LISTED RECORDS:
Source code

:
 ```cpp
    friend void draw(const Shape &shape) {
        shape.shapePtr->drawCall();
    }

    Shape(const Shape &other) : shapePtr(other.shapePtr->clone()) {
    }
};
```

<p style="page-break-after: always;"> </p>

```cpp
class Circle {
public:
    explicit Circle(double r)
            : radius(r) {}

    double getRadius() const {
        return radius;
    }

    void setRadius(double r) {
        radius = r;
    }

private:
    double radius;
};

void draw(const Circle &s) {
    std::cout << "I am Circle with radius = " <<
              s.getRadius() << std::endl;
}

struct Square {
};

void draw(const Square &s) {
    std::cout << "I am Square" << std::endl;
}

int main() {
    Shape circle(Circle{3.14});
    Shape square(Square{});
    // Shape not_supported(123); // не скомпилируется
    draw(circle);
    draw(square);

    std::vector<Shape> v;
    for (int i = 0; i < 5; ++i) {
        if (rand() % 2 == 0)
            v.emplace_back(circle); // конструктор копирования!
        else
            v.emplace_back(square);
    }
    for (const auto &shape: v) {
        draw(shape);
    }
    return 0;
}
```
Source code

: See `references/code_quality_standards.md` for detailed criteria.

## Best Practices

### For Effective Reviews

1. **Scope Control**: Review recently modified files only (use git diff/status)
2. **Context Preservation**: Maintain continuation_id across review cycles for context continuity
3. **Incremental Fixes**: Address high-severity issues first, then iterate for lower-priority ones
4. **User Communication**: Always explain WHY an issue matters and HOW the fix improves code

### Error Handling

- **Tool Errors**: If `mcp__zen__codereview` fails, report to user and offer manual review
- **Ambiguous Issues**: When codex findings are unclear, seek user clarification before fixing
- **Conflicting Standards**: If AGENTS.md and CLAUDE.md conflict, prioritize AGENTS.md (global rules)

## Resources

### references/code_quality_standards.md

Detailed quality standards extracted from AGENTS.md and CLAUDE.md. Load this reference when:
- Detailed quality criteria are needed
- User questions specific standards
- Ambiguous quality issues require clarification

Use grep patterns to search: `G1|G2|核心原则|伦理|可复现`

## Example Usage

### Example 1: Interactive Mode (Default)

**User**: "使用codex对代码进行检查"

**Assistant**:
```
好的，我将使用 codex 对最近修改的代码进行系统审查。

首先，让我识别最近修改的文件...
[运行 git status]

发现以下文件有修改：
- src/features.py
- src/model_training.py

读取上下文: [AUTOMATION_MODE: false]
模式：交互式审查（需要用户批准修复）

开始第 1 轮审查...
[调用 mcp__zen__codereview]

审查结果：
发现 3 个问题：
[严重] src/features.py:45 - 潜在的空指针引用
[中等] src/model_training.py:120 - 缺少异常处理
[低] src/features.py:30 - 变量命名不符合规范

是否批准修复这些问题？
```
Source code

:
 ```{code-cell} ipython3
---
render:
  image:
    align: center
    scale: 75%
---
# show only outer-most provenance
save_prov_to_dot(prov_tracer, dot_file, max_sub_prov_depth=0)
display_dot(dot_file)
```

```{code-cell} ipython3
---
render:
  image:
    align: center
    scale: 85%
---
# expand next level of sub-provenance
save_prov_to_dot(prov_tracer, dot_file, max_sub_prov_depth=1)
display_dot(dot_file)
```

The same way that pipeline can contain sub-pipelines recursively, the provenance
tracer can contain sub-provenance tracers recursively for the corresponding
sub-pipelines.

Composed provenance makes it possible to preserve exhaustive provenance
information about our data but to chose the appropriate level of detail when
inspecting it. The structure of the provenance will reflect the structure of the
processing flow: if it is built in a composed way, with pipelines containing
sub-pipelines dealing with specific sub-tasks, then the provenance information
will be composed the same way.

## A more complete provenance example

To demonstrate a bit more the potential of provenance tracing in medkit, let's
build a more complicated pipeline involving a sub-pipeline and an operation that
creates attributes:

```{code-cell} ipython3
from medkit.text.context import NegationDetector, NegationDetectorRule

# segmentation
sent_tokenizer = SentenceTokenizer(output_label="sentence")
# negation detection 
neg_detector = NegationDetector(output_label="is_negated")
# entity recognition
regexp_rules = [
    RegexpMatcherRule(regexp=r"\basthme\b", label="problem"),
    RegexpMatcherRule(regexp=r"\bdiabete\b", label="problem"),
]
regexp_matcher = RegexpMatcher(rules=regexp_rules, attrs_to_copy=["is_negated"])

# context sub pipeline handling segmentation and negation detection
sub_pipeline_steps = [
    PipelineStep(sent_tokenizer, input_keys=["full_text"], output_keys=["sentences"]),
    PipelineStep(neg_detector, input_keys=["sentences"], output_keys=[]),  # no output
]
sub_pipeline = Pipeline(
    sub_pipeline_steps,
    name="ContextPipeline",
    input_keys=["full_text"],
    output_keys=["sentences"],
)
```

TASK DETAILS: Pull out all lines of the data with the string "that".

ANSWER BOX:
The same way that pipeline can contain sub-pipelines recursively, the provenance
build a more complicated pipeline involving a sub-pipeline and an operation that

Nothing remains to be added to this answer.